EXERCISE DESCRIPTION: Where a line in the entries below contains the word "eurodata", count it. Return the total alone.

[EXERCISE DATA]

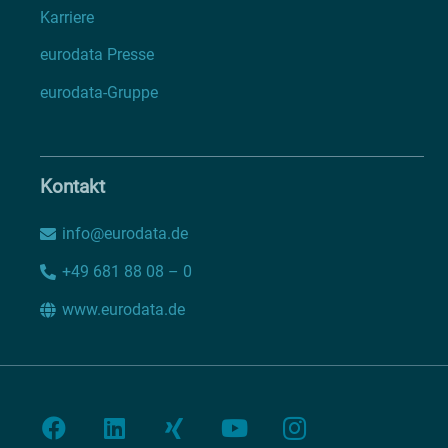
Karriere
eurodata Presse
eurodata-Gruppe
Kontakt
info@eurodata.de
+49 681 88 08 – 0
www.eurodata.de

[/EXERCISE DATA]

EXPECTED ANSWER: 4